▶ **DIRECTIONS FOR THIS TASK**
Set down again exactly the lines of the listing below that fall between the line holding "<source format=gbr>" and the line holding "G04 APERTURE LIST*", inclusive.

▶ **MATERIAL TO PROCESS**

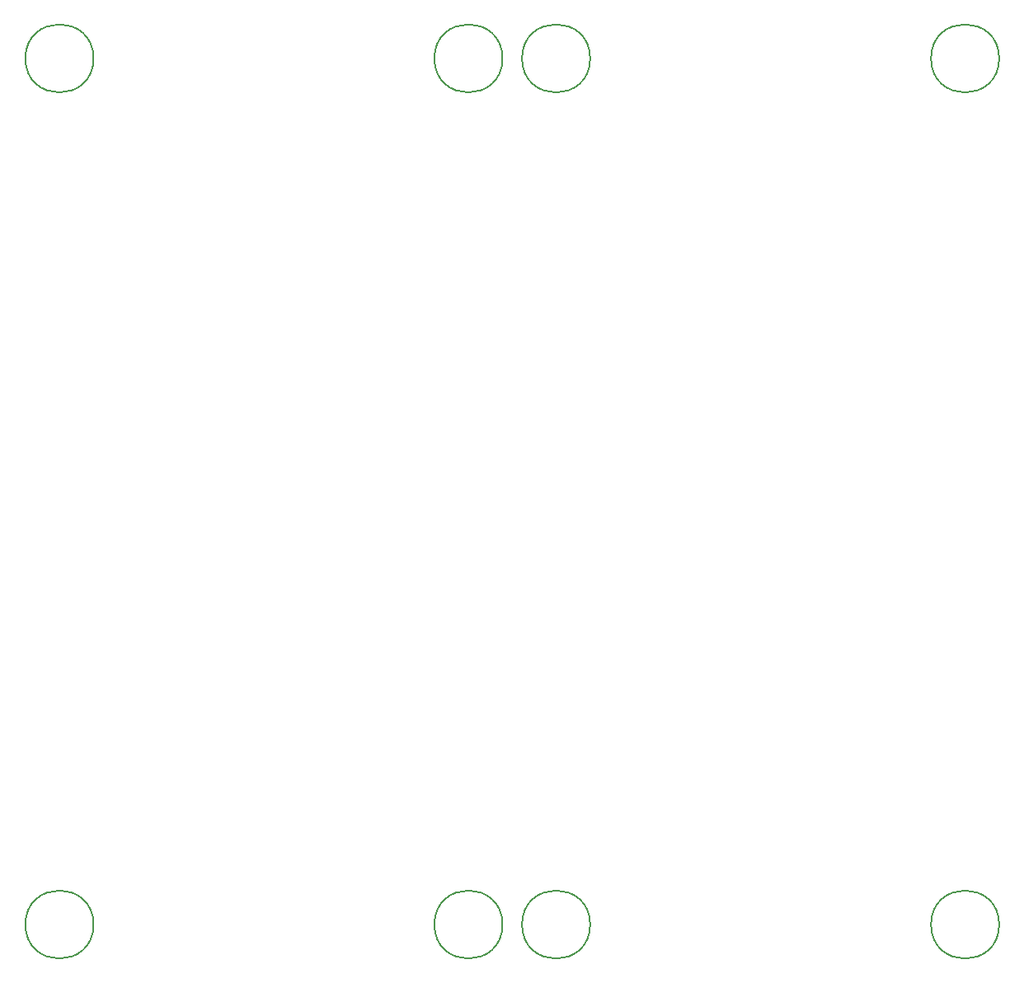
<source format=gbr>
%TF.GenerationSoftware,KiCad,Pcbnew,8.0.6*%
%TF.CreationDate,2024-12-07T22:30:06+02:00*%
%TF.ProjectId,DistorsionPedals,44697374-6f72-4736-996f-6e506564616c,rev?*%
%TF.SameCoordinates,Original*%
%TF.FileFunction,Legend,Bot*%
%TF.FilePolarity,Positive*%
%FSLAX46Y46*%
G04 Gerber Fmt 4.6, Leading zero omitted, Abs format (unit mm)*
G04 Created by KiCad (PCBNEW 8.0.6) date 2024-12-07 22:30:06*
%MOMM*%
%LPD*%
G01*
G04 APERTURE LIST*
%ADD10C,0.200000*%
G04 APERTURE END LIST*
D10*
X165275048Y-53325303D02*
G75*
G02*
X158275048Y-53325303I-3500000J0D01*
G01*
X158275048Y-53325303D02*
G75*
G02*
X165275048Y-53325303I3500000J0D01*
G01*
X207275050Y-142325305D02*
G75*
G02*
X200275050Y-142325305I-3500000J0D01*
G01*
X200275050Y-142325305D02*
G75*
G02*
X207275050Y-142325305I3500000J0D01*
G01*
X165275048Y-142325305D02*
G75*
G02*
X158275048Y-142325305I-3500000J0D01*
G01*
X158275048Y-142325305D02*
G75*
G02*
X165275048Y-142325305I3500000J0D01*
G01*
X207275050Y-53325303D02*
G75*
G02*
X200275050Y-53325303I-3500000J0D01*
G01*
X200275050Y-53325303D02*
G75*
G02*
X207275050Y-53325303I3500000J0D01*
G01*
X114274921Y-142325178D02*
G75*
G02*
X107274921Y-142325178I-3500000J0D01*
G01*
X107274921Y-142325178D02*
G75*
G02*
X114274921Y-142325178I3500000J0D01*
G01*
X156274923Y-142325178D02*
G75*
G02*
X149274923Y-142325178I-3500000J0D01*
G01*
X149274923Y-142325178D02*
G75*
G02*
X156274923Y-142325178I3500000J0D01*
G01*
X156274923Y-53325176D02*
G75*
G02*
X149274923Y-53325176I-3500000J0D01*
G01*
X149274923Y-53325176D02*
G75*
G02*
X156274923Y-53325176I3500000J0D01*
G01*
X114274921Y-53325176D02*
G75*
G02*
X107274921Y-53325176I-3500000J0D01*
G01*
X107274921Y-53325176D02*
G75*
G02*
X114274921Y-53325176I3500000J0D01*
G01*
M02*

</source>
==
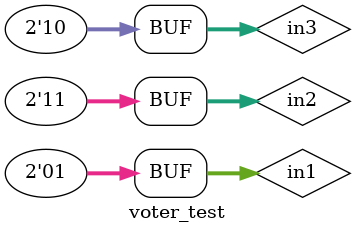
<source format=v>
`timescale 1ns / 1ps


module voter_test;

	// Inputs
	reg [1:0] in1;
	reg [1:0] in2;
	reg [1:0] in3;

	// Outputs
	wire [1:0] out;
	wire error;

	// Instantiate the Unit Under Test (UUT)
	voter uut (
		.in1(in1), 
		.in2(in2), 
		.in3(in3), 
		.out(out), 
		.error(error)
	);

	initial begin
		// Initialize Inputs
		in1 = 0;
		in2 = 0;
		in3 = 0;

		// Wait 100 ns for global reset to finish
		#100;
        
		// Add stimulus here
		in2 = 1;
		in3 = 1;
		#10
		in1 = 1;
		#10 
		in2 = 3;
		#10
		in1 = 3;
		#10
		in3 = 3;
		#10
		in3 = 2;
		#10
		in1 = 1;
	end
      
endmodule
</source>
--
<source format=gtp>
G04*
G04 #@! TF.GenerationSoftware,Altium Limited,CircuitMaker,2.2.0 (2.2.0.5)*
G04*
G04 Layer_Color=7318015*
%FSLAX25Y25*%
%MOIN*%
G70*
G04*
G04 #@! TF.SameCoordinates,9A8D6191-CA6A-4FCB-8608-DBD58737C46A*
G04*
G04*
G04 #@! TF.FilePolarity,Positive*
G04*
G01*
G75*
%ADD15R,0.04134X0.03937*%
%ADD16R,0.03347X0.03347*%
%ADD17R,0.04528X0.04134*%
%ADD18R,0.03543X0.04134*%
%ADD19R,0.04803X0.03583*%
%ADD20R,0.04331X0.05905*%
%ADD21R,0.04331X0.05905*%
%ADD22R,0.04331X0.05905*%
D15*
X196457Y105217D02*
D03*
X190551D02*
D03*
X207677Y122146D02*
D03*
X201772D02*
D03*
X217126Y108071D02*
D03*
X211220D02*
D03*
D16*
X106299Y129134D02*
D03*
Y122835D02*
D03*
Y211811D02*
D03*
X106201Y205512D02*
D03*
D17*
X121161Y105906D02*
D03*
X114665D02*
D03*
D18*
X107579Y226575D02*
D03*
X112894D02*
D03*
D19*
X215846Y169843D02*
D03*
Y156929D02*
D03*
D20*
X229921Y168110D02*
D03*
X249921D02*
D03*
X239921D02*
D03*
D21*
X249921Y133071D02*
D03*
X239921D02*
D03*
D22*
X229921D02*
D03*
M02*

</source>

▶ **OUTPUT OF THE TASK**
<source format=gbr>
%TF.GenerationSoftware,KiCad,Pcbnew,8.0.6*%
%TF.CreationDate,2024-12-07T22:30:06+02:00*%
%TF.ProjectId,DistorsionPedals,44697374-6f72-4736-996f-6e506564616c,rev?*%
%TF.SameCoordinates,Original*%
%TF.FileFunction,Legend,Bot*%
%TF.FilePolarity,Positive*%
%FSLAX46Y46*%
G04 Gerber Fmt 4.6, Leading zero omitted, Abs format (unit mm)*
G04 Created by KiCad (PCBNEW 8.0.6) date 2024-12-07 22:30:06*
%MOMM*%
%LPD*%
G01*
G04 APERTURE LIST*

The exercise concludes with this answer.